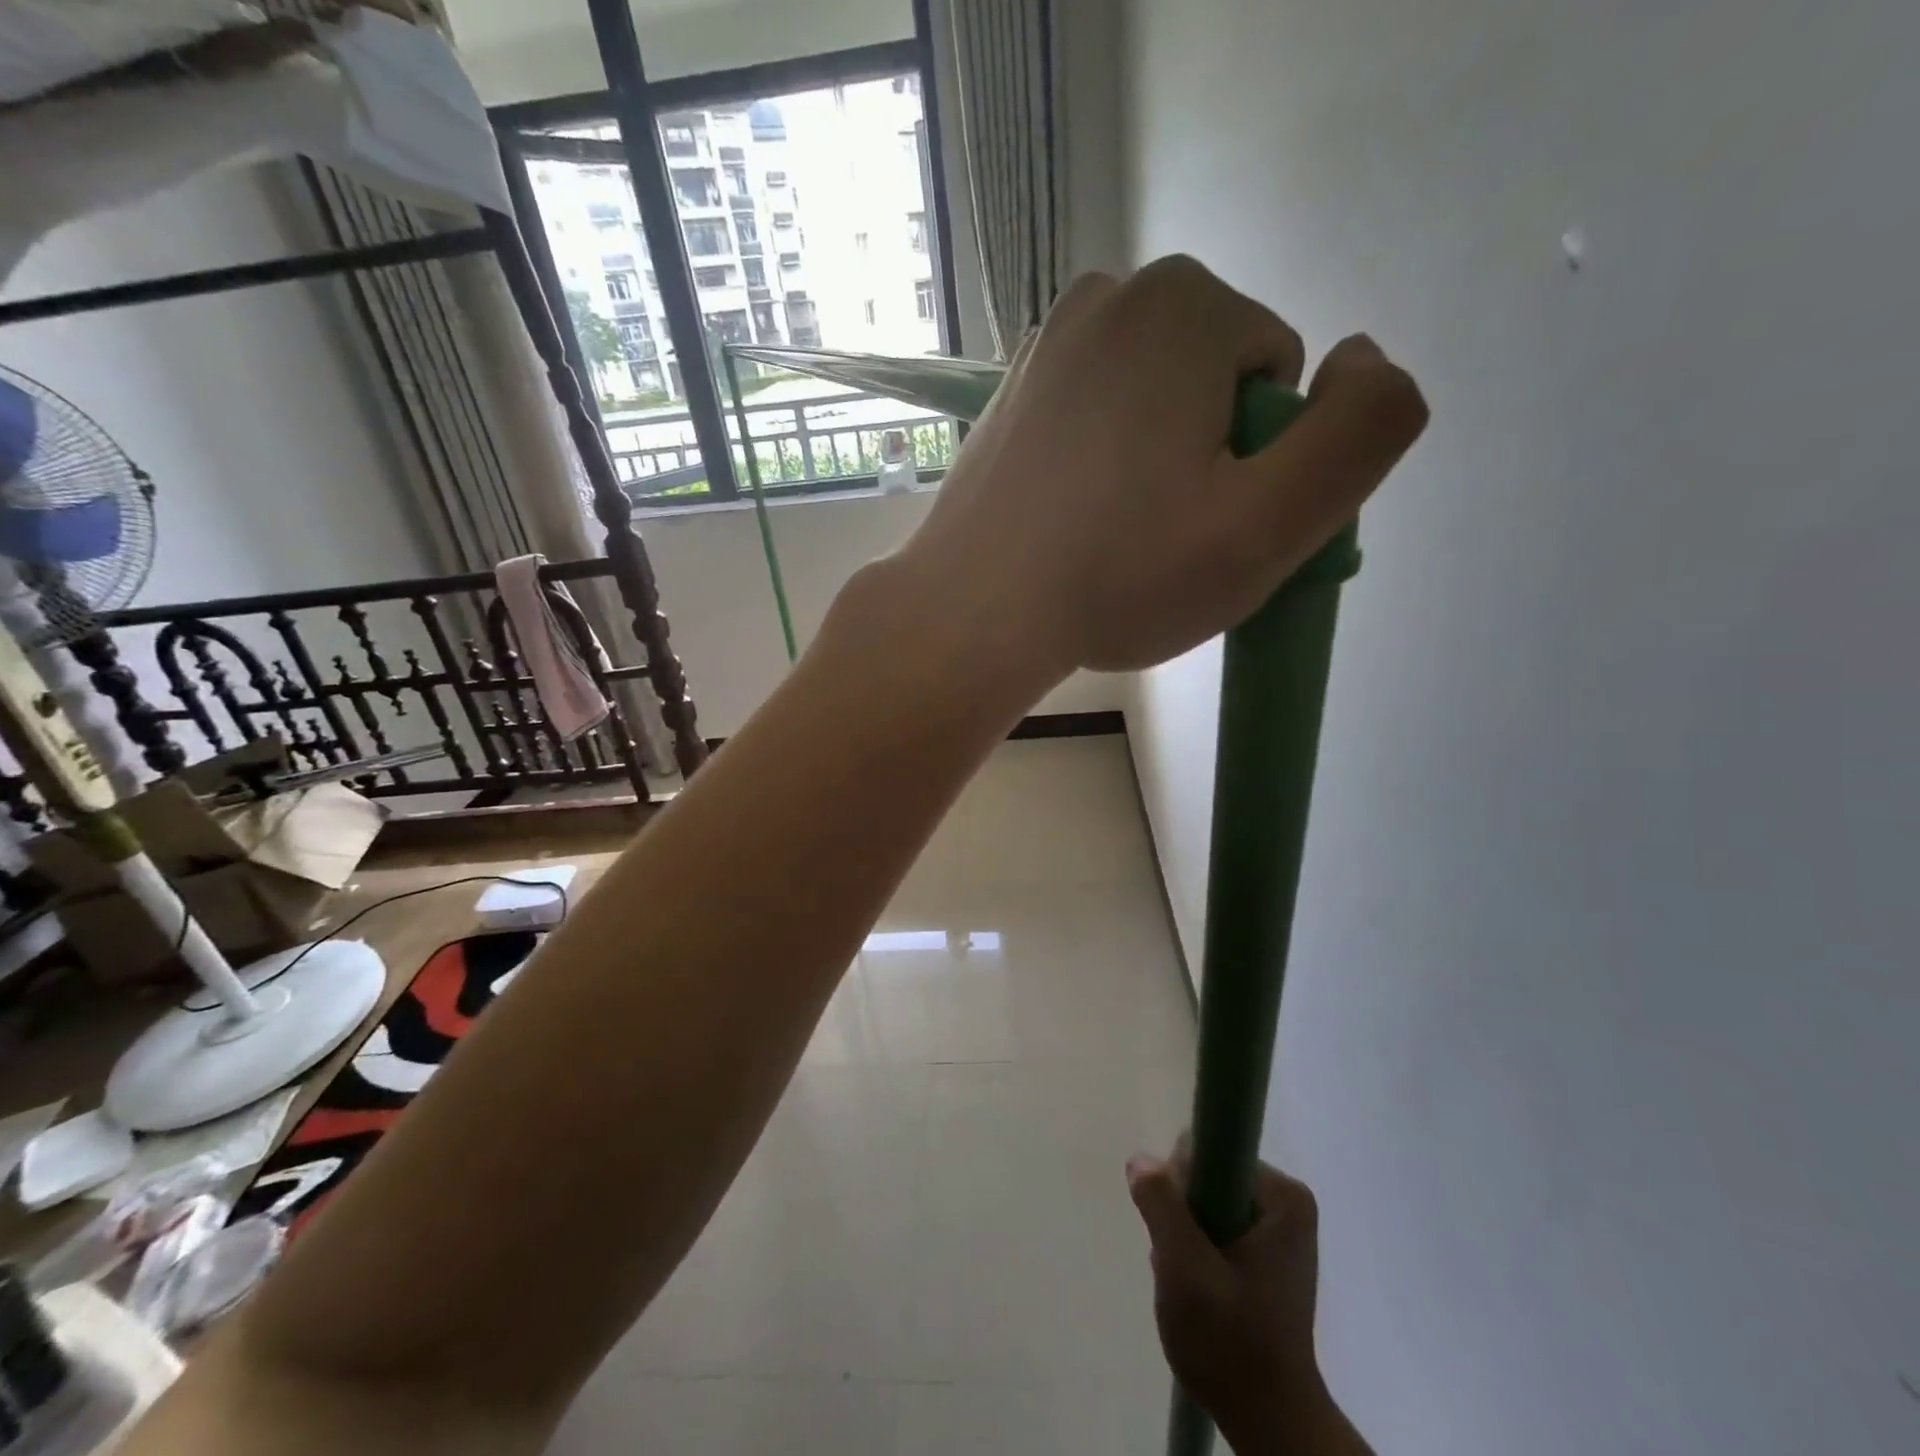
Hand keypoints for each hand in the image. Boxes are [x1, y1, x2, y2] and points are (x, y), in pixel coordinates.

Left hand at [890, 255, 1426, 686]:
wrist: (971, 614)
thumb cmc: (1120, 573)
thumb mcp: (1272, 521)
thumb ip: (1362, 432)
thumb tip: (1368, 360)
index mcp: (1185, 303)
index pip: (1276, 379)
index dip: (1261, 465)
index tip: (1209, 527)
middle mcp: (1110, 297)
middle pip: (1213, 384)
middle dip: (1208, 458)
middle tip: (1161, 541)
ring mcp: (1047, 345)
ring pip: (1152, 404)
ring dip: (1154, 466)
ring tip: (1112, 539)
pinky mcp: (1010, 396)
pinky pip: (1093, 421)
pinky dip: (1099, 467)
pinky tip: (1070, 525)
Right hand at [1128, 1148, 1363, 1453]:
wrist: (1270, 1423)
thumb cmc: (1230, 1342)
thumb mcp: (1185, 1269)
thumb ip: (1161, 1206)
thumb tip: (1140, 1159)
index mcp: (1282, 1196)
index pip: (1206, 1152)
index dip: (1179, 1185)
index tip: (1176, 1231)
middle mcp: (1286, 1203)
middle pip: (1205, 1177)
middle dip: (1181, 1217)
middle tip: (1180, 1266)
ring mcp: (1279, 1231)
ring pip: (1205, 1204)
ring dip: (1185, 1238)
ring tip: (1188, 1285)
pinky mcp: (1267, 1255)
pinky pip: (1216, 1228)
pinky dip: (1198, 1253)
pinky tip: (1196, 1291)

---

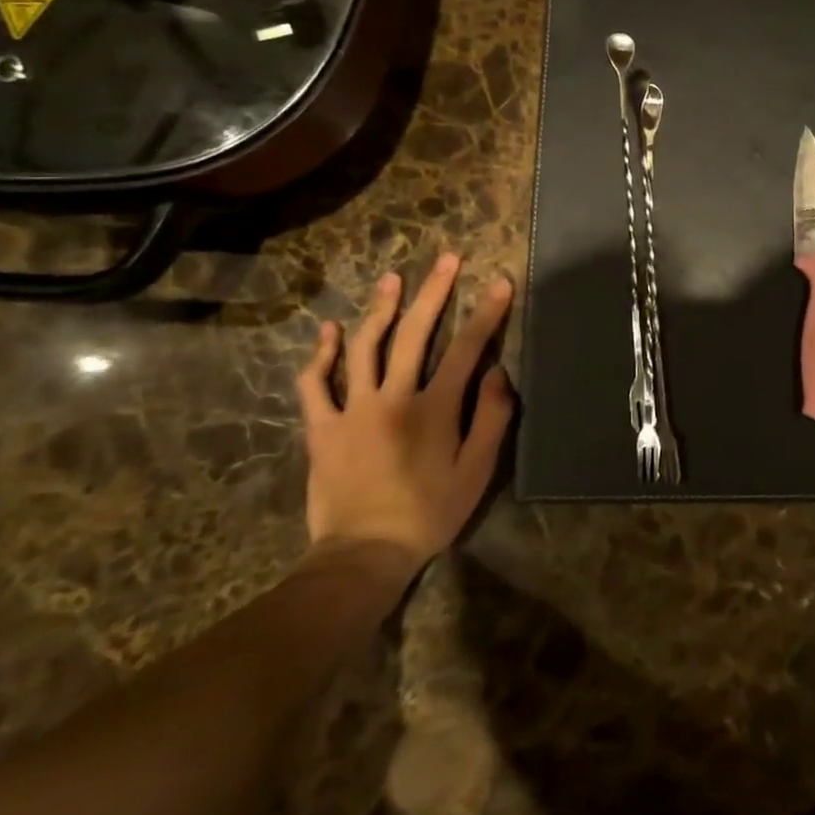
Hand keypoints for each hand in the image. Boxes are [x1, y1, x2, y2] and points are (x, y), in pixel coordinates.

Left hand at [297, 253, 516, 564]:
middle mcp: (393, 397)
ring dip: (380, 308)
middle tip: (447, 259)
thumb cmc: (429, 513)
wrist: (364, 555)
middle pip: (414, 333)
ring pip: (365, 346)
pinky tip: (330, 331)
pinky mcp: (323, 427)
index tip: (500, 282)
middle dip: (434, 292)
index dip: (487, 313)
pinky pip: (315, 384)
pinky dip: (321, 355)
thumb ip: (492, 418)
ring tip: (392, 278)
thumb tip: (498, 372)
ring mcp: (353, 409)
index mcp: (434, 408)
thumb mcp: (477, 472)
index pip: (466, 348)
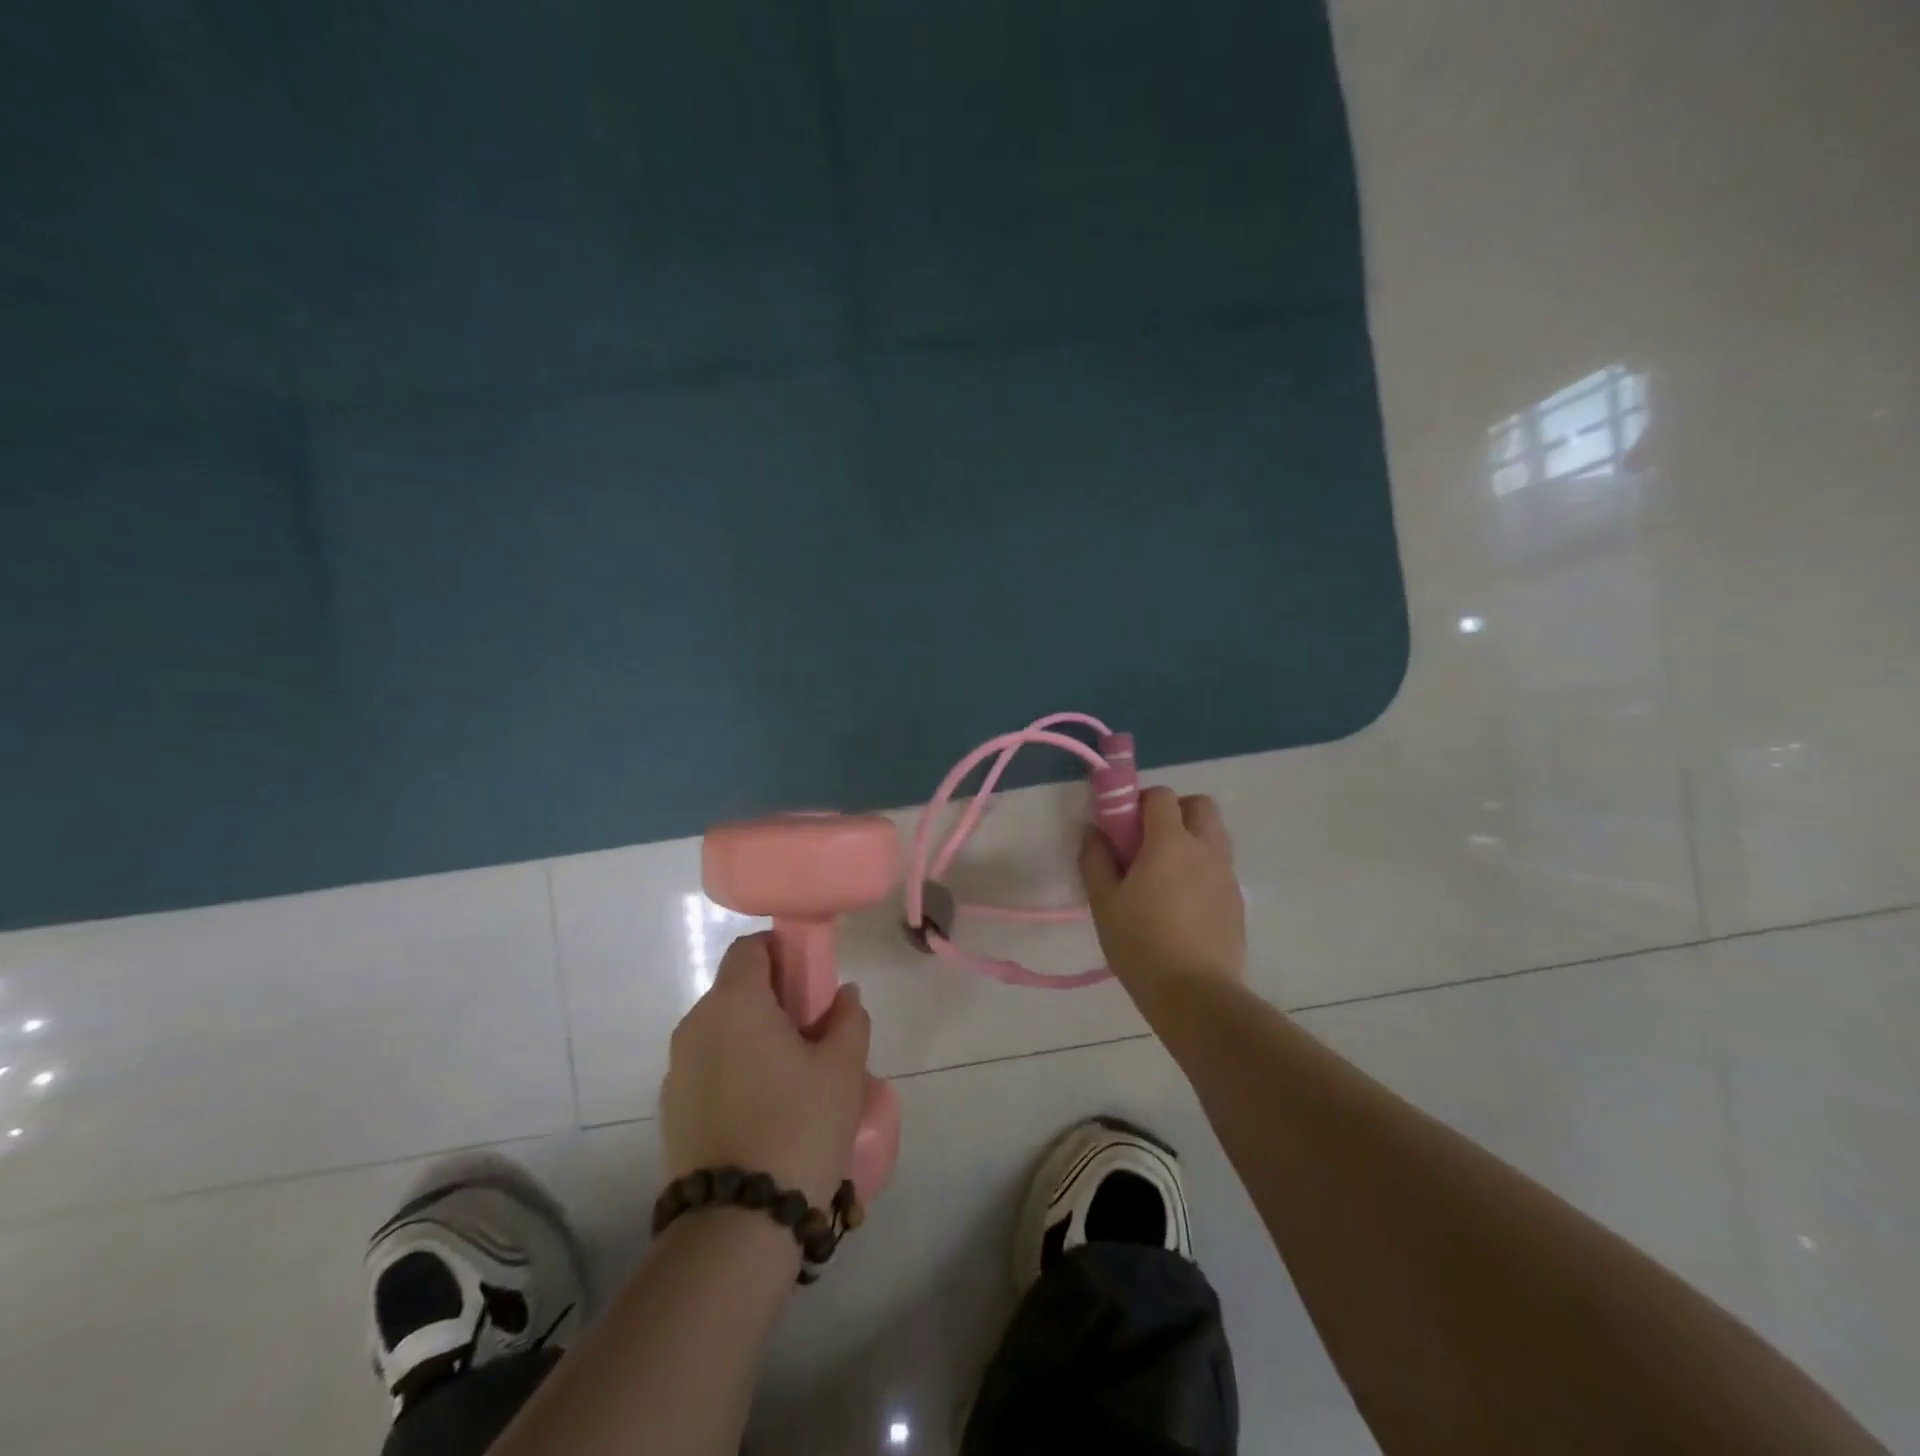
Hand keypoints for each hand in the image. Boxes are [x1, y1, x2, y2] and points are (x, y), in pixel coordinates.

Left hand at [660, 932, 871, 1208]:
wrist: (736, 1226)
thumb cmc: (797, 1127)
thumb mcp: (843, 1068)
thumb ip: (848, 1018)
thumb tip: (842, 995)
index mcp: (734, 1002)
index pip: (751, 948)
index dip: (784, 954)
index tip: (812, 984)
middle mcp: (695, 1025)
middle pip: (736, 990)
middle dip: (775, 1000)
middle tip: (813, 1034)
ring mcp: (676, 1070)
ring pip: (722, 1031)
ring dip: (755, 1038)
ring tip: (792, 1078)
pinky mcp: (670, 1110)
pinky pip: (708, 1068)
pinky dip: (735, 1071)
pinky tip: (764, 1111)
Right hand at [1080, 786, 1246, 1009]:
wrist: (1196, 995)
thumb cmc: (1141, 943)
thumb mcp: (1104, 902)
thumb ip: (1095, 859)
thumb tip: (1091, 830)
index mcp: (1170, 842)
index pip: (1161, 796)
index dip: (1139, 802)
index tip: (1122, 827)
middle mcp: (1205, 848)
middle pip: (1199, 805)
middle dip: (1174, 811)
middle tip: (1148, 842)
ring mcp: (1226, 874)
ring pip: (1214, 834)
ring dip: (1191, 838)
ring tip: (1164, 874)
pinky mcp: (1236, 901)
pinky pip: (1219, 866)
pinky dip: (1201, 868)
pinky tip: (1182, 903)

▸ **Task prompt**
Say how many lines in the records hold the string "Left", and say nothing else.

▸ **Expected answer**
3